- _YOUR INSTRUCTIONS_
Reproduce exactly, and solely, the lines running from the top of the data below through the line with "February 14, 2025.", both inclusive. Omit pictures.

Source texts of formatted documents
○ ○ ○ ○

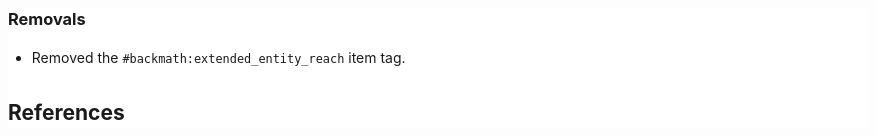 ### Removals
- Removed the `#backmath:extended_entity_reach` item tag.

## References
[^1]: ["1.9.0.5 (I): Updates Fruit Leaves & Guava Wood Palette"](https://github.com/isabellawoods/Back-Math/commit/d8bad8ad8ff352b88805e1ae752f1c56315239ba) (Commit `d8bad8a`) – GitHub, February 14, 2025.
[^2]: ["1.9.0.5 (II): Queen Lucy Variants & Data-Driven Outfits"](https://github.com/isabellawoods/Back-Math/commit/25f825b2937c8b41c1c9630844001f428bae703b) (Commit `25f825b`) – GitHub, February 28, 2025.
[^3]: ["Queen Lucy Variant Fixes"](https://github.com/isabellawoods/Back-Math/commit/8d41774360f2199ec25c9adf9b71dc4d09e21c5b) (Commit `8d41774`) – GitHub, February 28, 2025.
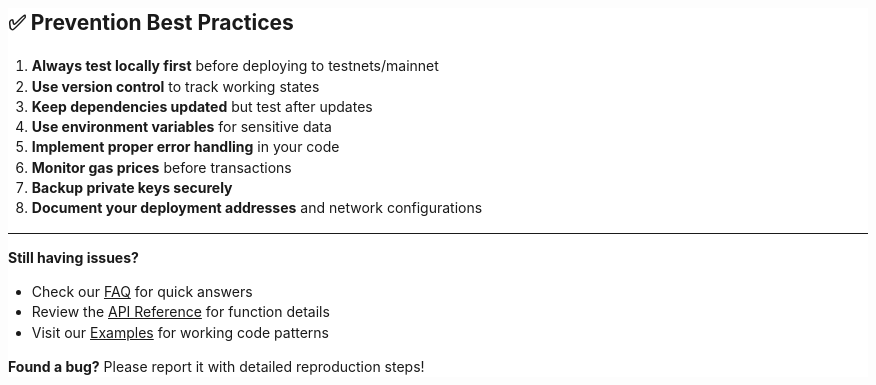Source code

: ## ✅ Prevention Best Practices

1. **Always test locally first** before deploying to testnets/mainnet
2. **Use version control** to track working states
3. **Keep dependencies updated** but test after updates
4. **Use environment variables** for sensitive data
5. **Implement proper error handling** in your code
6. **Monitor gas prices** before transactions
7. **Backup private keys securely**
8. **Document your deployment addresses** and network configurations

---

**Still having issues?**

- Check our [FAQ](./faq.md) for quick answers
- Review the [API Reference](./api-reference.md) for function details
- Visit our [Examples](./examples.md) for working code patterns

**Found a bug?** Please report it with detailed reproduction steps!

○ ○ ○ ○

- _OUTPUT_
 ### Removals
- Removed the `#backmath:extended_entity_reach` item tag.

## References
[^1]: ["1.9.0.5 (I): Updates Fruit Leaves & Guava Wood Palette"](https://github.com/isabellawoods/Back-Math/commit/d8bad8ad8ff352b88805e1ae752f1c56315239ba) (Commit `d8bad8a`) – GitHub, February 14, 2025.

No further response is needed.